Comparative proteomic analysis implicates eEF2 as a novel target of PI3Kγ in the MDA-MB-231 metastatic breast cancer cell line
- Equal contributors
1 School of Molecular and Biomedical Science, University of Adelaide, Adelaide, SA 5005, Australia
2 Current address: Department of Medical Technology, Thammasat University, Patumtani, 121212, Thailand
3 Current address: Immunology Group, Paterson Institute for cancer research, The University of Manchester, Manchester, M20 4BX, England
Proteome Science 2013, 11:4 doi:10.1186/1477-5956-11-4Published: 15 January 2013
Cancer cell migration is fundamentally required for breast tumour invasion and metastasis. The insulin-like growth factor 1 tyrosine kinase receptor (IGF-1R) and the chemokine G-protein coupled receptor, CXCR4 have been shown to play an important role in breast cancer metastasis.
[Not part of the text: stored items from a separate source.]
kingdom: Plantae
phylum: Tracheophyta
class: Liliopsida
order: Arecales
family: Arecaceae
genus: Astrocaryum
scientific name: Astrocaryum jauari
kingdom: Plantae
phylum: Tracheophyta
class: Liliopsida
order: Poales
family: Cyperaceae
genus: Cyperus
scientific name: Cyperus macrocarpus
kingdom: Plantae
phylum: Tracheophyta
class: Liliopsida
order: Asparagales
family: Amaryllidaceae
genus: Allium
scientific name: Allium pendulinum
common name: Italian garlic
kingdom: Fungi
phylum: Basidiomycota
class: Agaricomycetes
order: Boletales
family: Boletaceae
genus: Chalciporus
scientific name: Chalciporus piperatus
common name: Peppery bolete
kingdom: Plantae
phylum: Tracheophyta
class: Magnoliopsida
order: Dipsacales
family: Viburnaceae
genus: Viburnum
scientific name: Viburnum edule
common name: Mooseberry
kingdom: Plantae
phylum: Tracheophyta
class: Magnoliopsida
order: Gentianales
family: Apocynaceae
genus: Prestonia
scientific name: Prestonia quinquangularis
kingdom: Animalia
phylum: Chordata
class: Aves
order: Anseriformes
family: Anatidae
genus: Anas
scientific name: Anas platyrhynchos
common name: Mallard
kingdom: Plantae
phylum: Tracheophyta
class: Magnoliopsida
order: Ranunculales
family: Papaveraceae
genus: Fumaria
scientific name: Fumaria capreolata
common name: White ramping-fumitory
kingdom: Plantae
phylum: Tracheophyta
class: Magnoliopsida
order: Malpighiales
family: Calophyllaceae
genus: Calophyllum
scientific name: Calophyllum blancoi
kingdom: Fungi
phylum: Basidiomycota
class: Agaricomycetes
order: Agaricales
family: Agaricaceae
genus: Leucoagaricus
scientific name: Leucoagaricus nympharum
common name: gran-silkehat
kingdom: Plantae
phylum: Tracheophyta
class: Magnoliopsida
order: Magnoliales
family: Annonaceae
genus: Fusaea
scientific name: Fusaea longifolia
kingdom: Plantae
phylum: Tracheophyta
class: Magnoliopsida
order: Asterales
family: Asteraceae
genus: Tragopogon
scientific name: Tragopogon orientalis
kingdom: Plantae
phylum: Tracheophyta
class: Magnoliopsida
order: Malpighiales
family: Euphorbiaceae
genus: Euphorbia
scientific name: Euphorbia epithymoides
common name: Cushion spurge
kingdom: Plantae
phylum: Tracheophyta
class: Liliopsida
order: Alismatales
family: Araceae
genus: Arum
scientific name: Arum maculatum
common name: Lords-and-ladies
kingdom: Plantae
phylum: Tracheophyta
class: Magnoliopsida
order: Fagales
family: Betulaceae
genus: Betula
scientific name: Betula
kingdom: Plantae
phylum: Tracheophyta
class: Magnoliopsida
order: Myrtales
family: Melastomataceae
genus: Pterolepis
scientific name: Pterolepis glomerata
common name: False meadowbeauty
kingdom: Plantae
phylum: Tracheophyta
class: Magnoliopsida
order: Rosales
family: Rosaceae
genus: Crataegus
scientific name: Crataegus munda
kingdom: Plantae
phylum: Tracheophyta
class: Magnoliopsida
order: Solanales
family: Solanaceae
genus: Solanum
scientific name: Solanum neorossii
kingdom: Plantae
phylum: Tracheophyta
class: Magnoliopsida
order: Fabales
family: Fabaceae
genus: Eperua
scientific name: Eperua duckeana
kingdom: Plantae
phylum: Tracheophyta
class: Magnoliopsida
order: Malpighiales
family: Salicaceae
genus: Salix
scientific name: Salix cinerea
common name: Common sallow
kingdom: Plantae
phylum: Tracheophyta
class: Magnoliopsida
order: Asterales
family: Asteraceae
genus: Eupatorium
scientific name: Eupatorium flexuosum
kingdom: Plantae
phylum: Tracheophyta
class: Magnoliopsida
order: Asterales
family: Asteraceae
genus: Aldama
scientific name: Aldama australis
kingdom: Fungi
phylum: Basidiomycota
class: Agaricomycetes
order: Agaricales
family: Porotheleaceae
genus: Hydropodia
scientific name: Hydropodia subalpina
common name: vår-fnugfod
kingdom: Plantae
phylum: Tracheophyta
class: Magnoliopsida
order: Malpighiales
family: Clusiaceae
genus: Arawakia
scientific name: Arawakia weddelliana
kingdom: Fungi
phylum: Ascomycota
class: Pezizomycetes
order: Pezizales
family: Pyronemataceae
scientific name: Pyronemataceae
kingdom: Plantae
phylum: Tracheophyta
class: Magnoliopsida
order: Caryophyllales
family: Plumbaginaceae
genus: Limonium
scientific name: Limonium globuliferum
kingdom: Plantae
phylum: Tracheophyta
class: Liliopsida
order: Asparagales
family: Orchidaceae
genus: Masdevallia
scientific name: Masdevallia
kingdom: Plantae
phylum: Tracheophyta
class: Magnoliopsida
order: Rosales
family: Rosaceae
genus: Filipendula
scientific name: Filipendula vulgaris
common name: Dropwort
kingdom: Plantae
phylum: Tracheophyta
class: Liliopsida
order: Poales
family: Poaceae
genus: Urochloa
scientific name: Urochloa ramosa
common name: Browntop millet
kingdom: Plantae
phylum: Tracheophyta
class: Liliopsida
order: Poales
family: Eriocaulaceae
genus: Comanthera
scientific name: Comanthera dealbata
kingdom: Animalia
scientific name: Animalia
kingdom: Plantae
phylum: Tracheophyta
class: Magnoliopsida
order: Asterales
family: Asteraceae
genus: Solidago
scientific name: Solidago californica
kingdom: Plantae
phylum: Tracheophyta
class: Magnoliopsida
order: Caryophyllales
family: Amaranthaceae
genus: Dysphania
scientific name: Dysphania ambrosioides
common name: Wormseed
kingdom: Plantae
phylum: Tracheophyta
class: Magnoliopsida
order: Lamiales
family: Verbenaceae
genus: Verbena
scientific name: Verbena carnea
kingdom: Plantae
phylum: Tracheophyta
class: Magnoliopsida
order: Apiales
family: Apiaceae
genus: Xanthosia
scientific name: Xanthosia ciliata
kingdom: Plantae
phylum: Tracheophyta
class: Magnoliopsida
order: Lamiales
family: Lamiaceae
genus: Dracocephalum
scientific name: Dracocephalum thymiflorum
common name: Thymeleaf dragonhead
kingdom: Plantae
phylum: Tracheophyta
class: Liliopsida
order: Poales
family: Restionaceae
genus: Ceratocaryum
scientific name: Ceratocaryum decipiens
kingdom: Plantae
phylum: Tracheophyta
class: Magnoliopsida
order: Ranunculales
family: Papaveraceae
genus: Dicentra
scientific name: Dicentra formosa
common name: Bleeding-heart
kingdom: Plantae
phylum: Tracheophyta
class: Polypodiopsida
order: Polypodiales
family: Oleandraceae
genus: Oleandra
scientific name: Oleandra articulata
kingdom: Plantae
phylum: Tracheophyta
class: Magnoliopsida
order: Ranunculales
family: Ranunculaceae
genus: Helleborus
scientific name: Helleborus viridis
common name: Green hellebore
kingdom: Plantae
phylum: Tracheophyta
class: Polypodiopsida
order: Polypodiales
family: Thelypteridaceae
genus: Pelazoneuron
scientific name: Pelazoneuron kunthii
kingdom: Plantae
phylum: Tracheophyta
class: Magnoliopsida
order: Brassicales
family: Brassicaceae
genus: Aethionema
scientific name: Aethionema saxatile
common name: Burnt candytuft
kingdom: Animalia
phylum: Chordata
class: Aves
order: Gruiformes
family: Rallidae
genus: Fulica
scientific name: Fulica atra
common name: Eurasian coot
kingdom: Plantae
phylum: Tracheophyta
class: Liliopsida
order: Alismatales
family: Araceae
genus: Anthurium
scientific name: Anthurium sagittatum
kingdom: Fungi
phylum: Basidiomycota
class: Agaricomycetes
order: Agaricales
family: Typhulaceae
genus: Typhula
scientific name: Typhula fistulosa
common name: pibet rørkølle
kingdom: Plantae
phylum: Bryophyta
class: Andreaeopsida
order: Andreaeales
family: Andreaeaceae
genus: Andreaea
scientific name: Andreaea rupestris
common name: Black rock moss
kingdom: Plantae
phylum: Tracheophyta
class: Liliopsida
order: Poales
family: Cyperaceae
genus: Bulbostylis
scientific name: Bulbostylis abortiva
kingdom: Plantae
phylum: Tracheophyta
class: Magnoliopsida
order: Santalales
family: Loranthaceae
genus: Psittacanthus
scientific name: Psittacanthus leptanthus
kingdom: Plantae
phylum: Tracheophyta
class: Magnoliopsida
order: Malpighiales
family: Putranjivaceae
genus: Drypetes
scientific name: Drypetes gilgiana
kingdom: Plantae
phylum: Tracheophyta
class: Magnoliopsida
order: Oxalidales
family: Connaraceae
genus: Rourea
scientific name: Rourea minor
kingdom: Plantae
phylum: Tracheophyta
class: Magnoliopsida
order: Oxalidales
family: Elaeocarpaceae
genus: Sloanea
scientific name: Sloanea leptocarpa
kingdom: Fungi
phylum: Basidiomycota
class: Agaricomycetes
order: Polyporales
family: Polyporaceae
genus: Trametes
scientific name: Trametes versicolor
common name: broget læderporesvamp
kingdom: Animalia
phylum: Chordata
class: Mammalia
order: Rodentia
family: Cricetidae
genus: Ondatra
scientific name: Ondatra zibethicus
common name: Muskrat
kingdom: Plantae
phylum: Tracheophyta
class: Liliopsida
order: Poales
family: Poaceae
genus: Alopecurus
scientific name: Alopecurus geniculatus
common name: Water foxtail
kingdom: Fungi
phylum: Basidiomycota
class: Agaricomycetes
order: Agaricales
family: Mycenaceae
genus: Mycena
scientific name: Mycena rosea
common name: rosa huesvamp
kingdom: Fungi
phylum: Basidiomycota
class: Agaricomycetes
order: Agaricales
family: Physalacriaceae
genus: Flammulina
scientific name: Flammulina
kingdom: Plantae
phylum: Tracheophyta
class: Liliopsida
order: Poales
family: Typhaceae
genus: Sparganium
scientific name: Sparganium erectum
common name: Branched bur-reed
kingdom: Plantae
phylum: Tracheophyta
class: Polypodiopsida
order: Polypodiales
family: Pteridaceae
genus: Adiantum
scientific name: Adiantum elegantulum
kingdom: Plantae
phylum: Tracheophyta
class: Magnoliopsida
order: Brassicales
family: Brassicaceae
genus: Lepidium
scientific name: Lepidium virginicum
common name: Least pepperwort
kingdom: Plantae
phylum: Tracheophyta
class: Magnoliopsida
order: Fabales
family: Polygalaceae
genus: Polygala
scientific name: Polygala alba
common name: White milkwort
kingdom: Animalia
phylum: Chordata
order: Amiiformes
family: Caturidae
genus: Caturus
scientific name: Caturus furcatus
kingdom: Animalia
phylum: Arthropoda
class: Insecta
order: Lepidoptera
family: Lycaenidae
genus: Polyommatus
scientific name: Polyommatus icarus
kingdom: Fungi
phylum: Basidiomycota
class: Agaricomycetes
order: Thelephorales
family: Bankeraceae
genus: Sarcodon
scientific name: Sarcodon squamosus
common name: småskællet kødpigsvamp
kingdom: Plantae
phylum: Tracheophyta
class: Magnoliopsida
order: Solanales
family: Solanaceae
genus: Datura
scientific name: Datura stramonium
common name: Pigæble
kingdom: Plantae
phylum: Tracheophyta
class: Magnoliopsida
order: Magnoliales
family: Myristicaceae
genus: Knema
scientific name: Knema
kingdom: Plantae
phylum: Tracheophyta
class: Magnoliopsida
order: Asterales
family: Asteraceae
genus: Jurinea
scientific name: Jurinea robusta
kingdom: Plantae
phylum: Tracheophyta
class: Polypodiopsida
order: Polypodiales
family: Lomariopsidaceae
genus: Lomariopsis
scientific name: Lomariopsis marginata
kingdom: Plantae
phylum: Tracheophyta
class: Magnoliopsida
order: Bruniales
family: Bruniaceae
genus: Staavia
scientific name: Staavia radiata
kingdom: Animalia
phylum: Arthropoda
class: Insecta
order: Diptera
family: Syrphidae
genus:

Our previous study has shown that IGF-1R can transactivate CXCR4 via a physical association in the human MDA-MB-231 metastatic breast cancer cell line and that this plays a key role in IGF-I-induced migration of these cells. In the present study we used pharmacological inhibition and RNAi to identify PI3Kγ as an important migration signalling molecule downstream of receptor transactivation in MDA-MB-231 cells. To identify PI3Kγ-regulated proteins upon transactivation of CXCR4 by IGF-I, we undertook a comparative proteomics approach using 2-D- Fluorescence Difference Gel Electrophoresis (DIGE) and identified the proteins by mass spectrometry.
These experiments identified eukaryotic elongation factor 2 (eEF2) as a novel downstream target of PI3Kγ after activation of the IGF-1R-CXCR4 heterodimer by IGF-I. Further analysis demonstrated that eEF2 is phosphorylated in MDA-MB-231 cells in response to IGF-I and that this is dependent on PI3Kγ activity.
Our data imply a novel role for PI3Kγ in facilitating cell migration by regulating phosphorylation of eEF2.